Spring will soon turn into summer. Like winter, summer will seem that it will never end. Hot, steamy, stormy, dry, wet, muggy, bright Season, endless and long. Yet, ripeness will happen, season will begin again to change. And then, after the brief sunset of fall, winter will return and never seem to end--again.

Someone recently mentioned the poet Galway Kinnell to me. I just read this of his today:

Blackberry Eating

I love to go out in late September
among the fat, overripe, icy, black blackberries
to eat blackberries for breakfast,
the stalks very prickly, a penalty
they earn for knowing the black art
of blackberry-making; and as I stand among them
lifting the stalks to my mouth, the ripest berries
fall almost unbidden to my tongue,
as words sometimes do, certain peculiar words
like strengths or squinched,
many-lettered, one-syllabled lumps,
which I squeeze, squinch open, and splurge well
in the silent, startled, icy, black language
of blackberry -- eating in late September.

Galway Kinnell


  1. Tommye:

    I took a look at your blog and found it very interesting. I'm not that familiar with weaving and it gave me some insights to the art and the craft of the medium. As I am a visual person I also enjoyed scrolling through the photographs. I particularity liked the photos of the truck body and the story about your parents. Very moving. It would be interesting to see if you could capture the personal nature of that image in a weaving. As I said I know little about weaving and not familiar how textiles have been used as personal or emotional expression. So much of it seems to be of a decorative nature. Or that might be just my lack of understanding.
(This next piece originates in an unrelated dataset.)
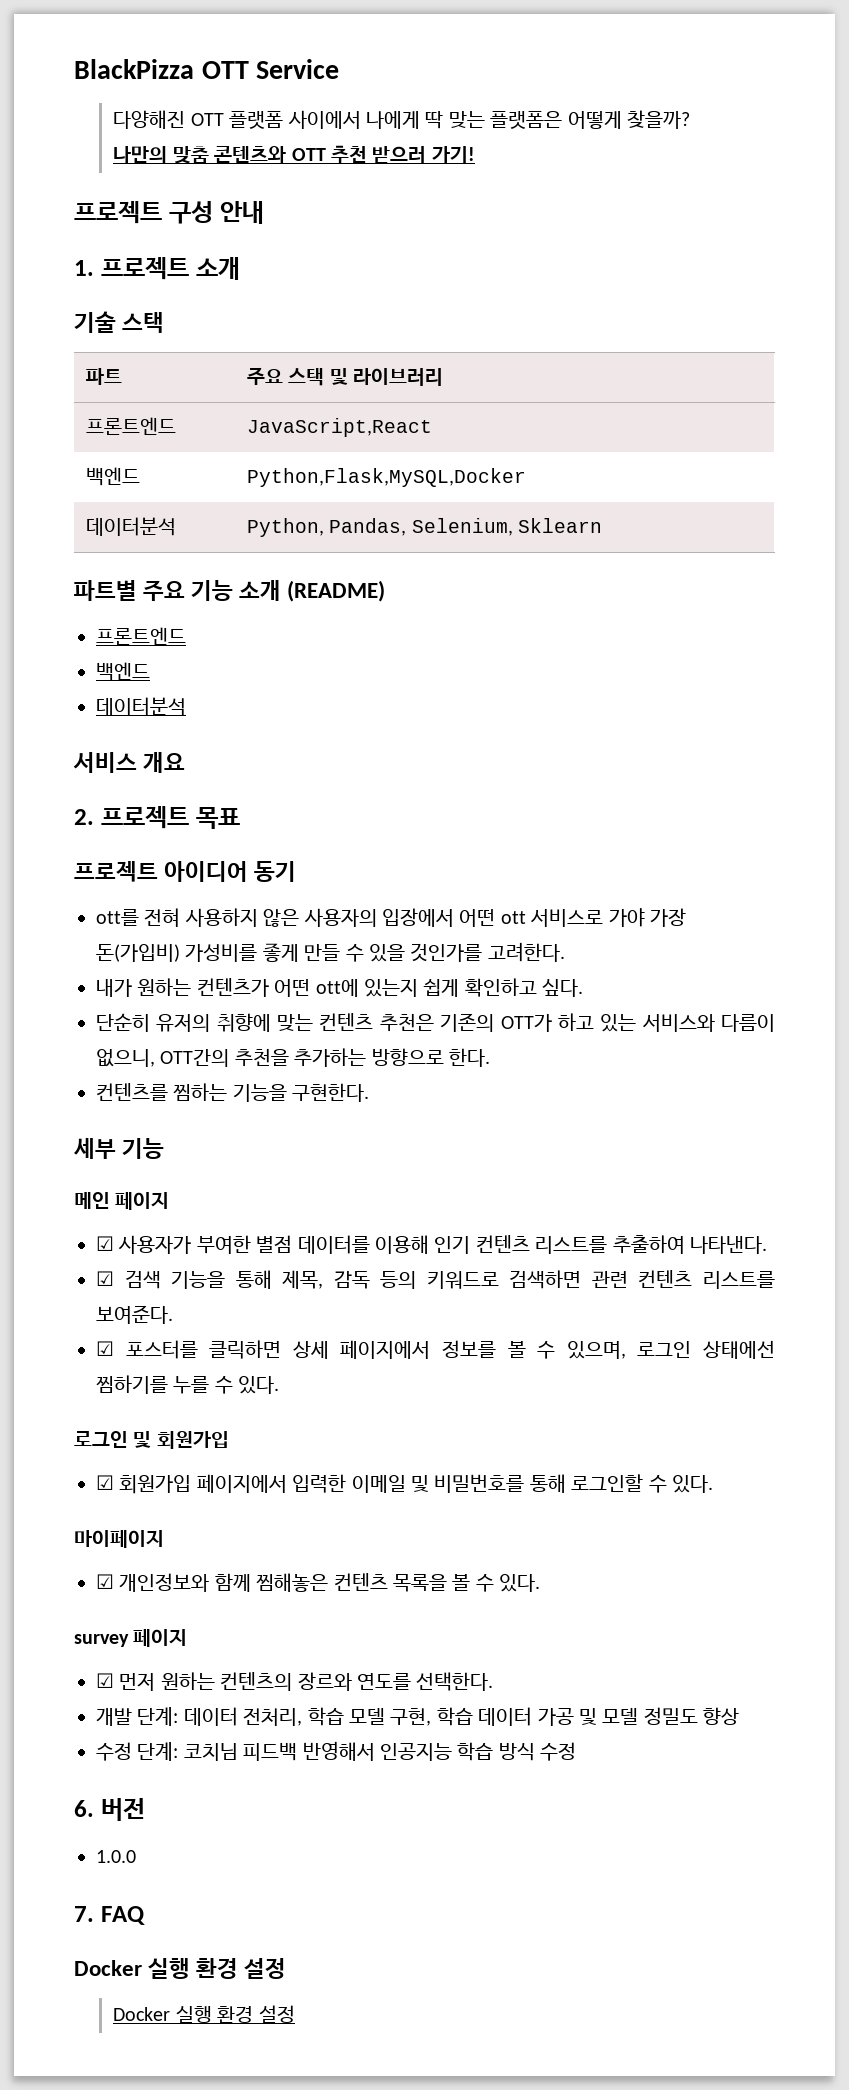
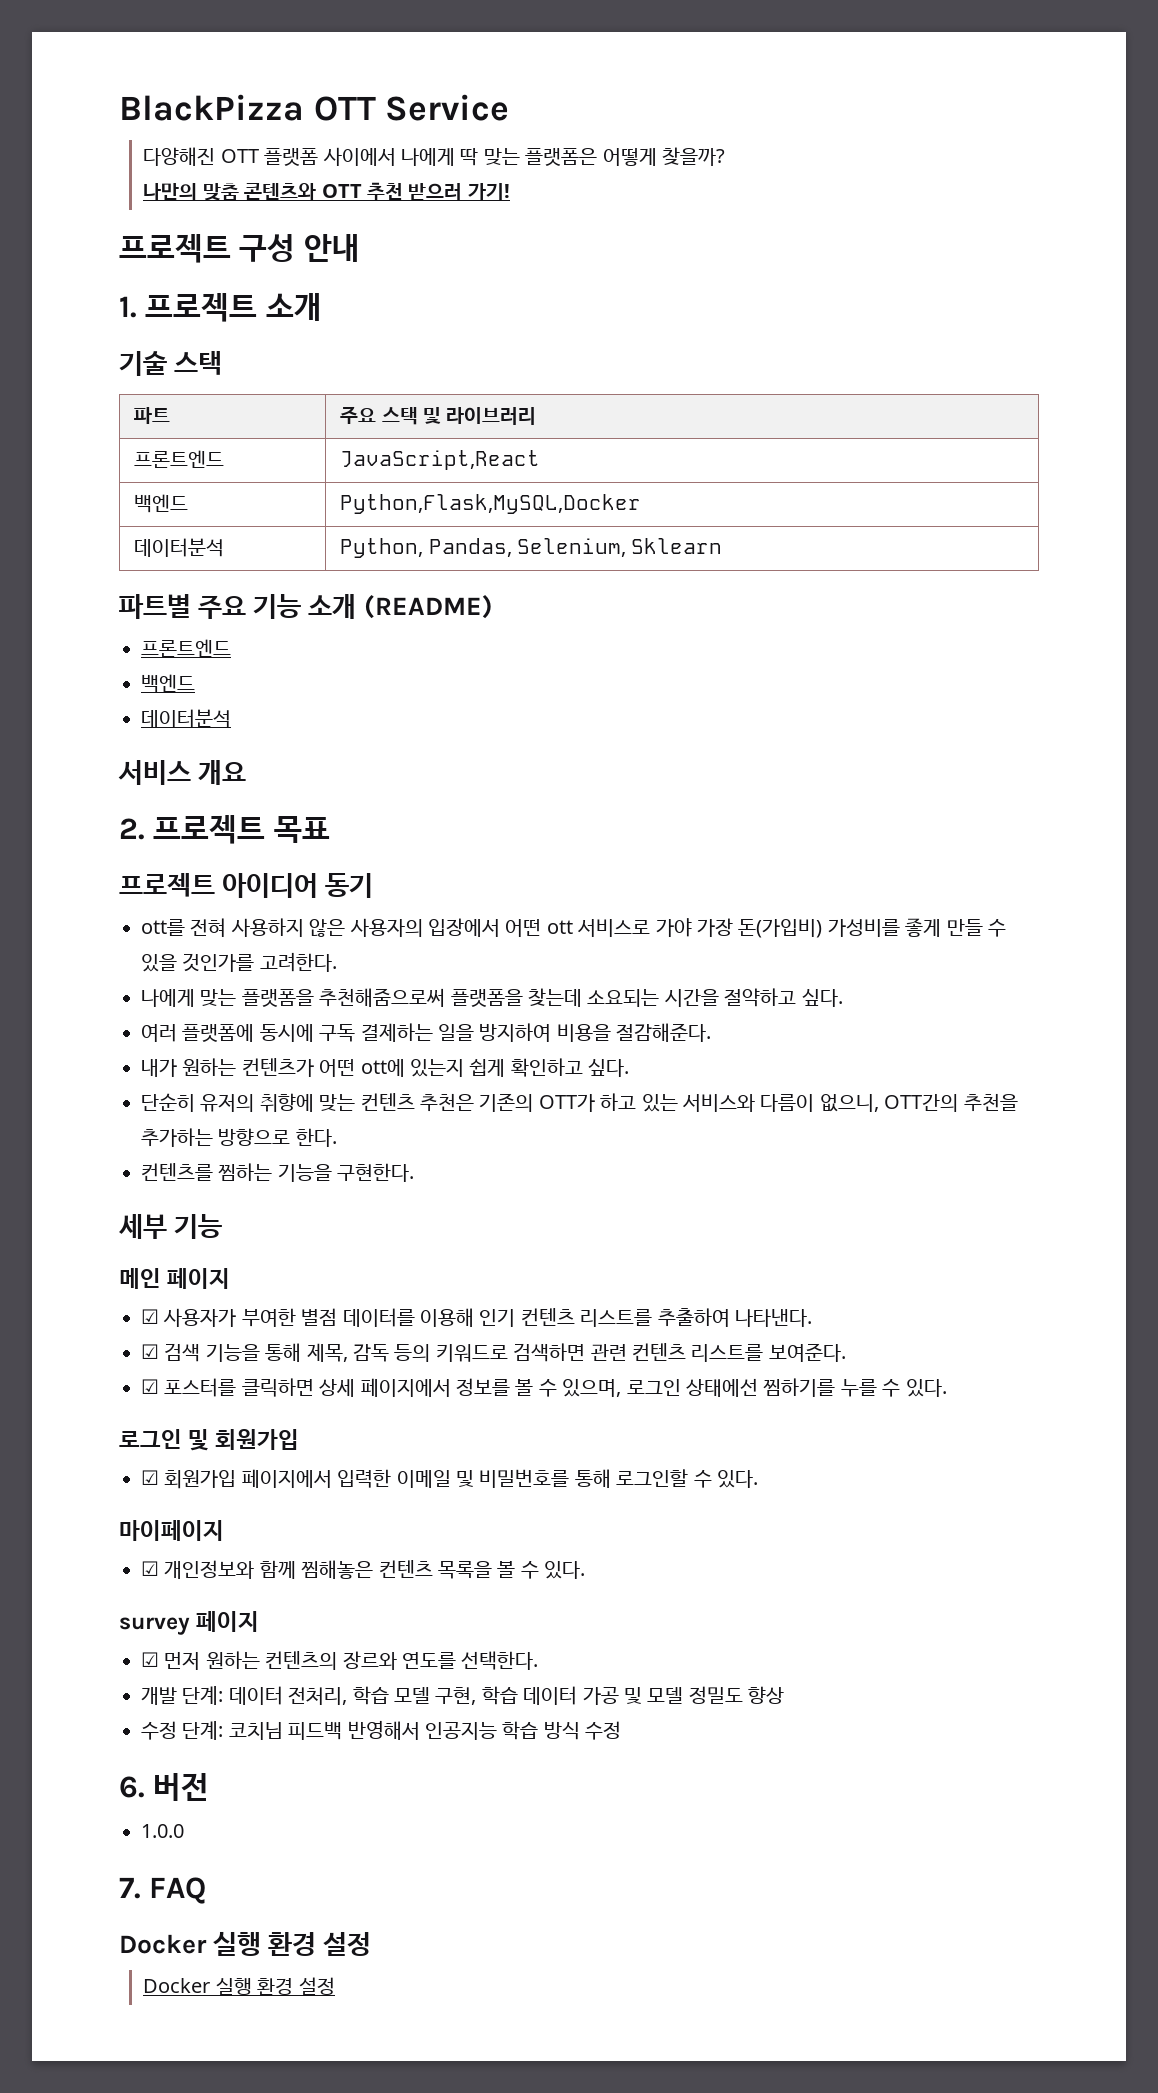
(565, 952) none -> [141,988,843,1007] [141,1023,712,1042] // 나에게 맞는 플랫폼을 추천해줌으로써 플랫폼을 찾는데 소요되는 시간을 절약하고 싶다. // 여러 플랫폼에 동시에 구독 결제하는 일을 방지하여 비용을 절감해준다.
    In your comment on my blog http://www.whatartdidhemaketoday.com/ you said you were "about to venture into a piece with a woven response done each day." I don't quite understand what you meant by that. I will watch your blog to see what evolves.

    John http://www.StreetCredibleArt.com

  2. Hi John,
    Thanks for taking a look at my blog!
    I'll be posting what happens with the weaving process. A few friends (three who also work in fabric media) and one painter are going to probably join me in the adventure--check out what happens beginning in May! Your links have taken me to many others; by the way, Lynn Hanson's crows were quite moving. I did crows in several tapestry works a decade ago. They were in response to a quite emotional time of life. The tapestries also contained some text from writings I was doing then.